You need a state of the art engine that can perform this optimal blending at all hierarchy level combinations (product family - customer group vs. product group - customer region, etc.) and all time buckets (forecasts in daily/weekly/monthly/quarterly buckets) to autonomously choose the best level in terms of forecastability and still retain all the goodness of human overrides that have helped in the past.
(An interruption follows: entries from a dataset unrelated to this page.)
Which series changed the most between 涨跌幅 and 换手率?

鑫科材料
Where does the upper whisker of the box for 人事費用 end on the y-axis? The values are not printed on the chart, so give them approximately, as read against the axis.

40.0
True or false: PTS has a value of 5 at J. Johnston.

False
How to accept human wisdom and reject human bias: guardrails for human overrides
You can now offer this current cycle optimal forecast as a starting point to humans for enrichment in the current cycle. However, now you have the human intelligence from last cycle already baked in (unlike a traditional statistical forecast baseline, which does not), and now overrides can be limited to where new information has been gathered since the last cycle. Humans are free to override the optimal forecast baseline, but then we track override value add (error reduction in such human forecast, compared to optimal forecast baseline). Decision support is provided in terms of recommended override direction and ranges based on their track record of making value-added overrides. You now have the option of automatically flagging overrides which are in the other direction than recommended, or the ones which exceed override bands recommended.
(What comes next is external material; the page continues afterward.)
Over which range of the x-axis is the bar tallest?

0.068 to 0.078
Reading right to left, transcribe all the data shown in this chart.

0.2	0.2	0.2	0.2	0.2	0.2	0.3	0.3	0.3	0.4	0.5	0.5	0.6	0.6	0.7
This approach reduces frivolous overrides, incorrect overrides, and allows the optimal blending model to self-learn and correct, as human overrides are one of the demand drivers. This lean forecasting approach retains all the goodness of human input while limiting the damage from human bias (value-destroying overrides, e.g., inflating forecast to bridge the gap from sales quota or annual operating plan). It also enables understanding of forecast performance across stakeholder groups (Forecast Value Added trends by lag).
Mirror Mirror on the Wall: how to internally benchmark Human and Machine Performance with respect to Forecastability (great/good/bad/ugly)
Such a system should also establish internal benchmarks in terms of Forecastability Bands (lowest error possible vs. highest error acceptable) and visualize relative performance of any human or machine forecast (Forecast Value Added or Relative Absolute Error) at any lag vs. such forecastability bands.
Forecast Value Added, Forecastability Bands, and Revenue/Margin based segmentation combined are the best way of understanding performance, setting validated targets for accuracy improvement, and focus planner effort where we have the right balance between economic value and accuracy improvement headroom.
We have tested the predictive power of vyan.ai engine's ensemble forecasting approach on large sized data sets and seen significant value through the predictive power from the ability to identify complex relationships across a large number of variables and forecasts. We have found that optimizing the ensemble model on an n-period moving average error / bias as opposed to period specific error / bias delivers a stable self-correcting high performance model, producing much better forecasts than any of the underlying human or machine forecasts.
What's the hard benefit of Optimally Blending Human and Machine Intelligence
Now you can autonomously predict shifting demand patterns at scale, provide override guidance to your demand planners, and significantly reduce effort and error as you move to n AI-powered lean forecasting process. Vyan.ai delivers all this goodness as it enhances process efficiency and forecast quality, reduces hard costs of forecast error (inventory carrying costs, excess inventory liquidation costs, production / transportation expediting costs) while increasing revenue, margin, and market share (reduce lost sales, increase customer service levels and trust). There is significant ROI and improved stakeholder satisfaction on the table: 10-30% forecast error reduction and 3-10% reduction in cost of goods sold related to poor forecasting.